◆ **Required work**
Using the listing below, set down each line from the line containing "#b3b4be; stroke-width: 12" through the line containing "#c4c4c4; stroke-width: 2.5;", both ends included, exactly and with nothing added.

......

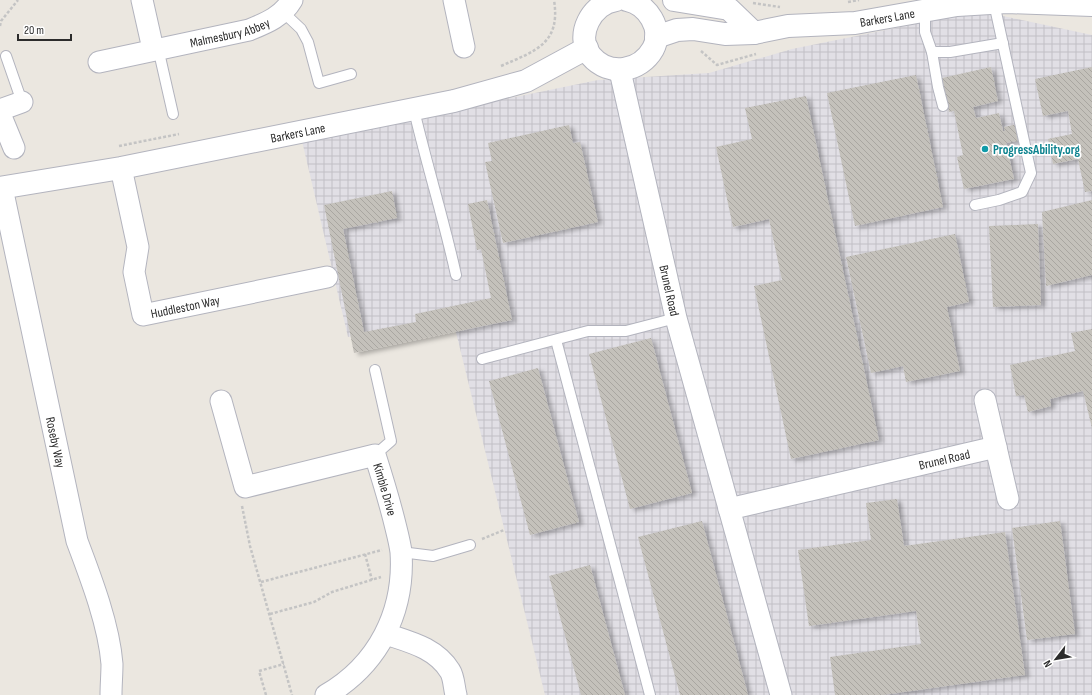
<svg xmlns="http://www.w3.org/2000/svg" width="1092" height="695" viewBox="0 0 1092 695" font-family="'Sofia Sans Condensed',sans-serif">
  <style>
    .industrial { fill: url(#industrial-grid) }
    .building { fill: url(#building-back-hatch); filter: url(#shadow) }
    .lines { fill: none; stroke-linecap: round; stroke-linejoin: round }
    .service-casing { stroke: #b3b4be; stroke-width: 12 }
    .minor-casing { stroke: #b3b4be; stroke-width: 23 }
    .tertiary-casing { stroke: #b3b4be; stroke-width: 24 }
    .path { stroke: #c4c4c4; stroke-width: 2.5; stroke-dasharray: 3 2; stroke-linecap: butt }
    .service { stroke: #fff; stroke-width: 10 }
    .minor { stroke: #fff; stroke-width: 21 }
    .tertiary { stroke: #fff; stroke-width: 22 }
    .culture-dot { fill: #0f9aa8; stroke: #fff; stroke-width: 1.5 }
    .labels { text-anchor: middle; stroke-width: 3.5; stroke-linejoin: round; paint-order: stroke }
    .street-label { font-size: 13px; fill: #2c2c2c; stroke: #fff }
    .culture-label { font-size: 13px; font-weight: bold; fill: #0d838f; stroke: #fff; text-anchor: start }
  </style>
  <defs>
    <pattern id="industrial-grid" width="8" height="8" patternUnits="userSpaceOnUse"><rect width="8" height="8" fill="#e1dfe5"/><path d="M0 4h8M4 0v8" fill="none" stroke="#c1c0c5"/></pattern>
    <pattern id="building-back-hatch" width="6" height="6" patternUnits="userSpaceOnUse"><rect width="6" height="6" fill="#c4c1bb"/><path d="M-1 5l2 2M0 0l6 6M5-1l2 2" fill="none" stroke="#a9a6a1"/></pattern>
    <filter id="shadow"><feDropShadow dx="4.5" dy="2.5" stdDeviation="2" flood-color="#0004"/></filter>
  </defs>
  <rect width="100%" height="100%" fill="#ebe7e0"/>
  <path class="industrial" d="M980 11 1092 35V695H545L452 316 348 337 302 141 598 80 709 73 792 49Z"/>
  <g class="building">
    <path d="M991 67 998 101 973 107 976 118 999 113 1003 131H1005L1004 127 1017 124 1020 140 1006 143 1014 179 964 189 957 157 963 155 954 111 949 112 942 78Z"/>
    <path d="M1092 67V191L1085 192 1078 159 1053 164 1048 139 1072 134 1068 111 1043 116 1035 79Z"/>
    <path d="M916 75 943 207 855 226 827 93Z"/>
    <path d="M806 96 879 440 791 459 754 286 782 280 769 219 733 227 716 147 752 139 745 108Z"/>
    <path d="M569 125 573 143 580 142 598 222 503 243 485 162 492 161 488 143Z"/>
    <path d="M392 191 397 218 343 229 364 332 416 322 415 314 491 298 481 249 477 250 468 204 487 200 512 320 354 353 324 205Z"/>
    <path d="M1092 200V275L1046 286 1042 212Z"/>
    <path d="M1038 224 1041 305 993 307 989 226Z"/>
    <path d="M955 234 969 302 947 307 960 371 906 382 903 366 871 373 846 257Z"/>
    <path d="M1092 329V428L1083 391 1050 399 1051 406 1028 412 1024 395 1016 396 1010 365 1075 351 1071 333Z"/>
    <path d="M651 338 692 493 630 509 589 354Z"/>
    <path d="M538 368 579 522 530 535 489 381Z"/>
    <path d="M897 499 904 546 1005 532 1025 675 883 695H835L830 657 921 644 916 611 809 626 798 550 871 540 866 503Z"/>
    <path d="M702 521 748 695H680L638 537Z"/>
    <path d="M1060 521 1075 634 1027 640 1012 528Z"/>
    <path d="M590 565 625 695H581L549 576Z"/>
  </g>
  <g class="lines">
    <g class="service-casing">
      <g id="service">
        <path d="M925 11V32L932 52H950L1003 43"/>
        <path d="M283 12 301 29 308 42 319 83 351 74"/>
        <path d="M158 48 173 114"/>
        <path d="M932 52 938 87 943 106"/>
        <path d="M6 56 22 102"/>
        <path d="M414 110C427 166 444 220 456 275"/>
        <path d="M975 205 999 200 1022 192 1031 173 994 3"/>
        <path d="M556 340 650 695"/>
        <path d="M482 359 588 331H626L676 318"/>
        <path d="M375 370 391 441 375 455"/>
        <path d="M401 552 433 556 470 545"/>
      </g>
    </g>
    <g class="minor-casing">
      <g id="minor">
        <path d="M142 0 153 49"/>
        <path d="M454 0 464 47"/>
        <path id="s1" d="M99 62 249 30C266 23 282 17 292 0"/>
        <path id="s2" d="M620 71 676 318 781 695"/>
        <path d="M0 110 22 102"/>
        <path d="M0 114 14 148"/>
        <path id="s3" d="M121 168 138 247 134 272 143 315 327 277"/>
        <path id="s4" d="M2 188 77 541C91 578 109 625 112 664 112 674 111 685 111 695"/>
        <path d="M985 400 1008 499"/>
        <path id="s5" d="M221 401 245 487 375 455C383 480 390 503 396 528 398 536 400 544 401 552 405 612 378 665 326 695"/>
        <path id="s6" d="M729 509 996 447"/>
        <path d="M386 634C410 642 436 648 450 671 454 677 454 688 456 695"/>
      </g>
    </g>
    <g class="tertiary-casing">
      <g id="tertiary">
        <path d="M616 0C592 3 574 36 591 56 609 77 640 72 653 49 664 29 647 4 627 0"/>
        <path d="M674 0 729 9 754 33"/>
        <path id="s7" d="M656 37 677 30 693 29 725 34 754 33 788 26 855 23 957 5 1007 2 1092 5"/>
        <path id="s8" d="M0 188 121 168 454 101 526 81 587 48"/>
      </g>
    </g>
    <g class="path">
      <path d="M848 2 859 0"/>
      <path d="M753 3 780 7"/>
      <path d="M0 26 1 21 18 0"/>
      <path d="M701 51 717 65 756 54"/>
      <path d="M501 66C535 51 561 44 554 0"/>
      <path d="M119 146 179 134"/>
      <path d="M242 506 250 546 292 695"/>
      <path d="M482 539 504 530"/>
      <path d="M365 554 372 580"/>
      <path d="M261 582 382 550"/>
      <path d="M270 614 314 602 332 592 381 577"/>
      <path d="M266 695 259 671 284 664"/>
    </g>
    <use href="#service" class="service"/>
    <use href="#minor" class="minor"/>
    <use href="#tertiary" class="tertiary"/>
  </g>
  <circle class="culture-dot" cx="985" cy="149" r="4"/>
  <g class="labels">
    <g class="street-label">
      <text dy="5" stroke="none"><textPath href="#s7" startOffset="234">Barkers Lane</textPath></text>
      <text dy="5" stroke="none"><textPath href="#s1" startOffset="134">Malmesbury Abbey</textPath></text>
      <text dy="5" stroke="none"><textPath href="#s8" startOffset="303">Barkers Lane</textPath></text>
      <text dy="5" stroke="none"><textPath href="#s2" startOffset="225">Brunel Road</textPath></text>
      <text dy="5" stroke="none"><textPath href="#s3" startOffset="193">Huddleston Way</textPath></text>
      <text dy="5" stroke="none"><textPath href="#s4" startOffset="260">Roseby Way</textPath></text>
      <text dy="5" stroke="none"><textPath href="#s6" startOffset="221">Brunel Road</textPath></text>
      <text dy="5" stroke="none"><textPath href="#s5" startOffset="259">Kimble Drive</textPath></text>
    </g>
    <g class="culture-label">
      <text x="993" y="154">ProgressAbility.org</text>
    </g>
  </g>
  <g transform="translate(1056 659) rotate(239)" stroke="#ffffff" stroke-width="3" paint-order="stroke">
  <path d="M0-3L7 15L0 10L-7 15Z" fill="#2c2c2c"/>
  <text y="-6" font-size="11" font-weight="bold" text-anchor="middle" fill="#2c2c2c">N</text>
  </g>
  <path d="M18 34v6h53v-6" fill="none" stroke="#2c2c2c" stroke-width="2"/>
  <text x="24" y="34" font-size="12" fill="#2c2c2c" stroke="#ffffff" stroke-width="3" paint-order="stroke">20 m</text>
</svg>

......

◆ **Result of this task**
    .service-casing { stroke: #b3b4be; stroke-width: 12 }
    .minor-casing { stroke: #b3b4be; stroke-width: 23 }
    .tertiary-casing { stroke: #b3b4be; stroke-width: 24 }
    .path { stroke: #c4c4c4; stroke-width: 2.5; stroke-dasharray: 3 2; stroke-linecap: butt }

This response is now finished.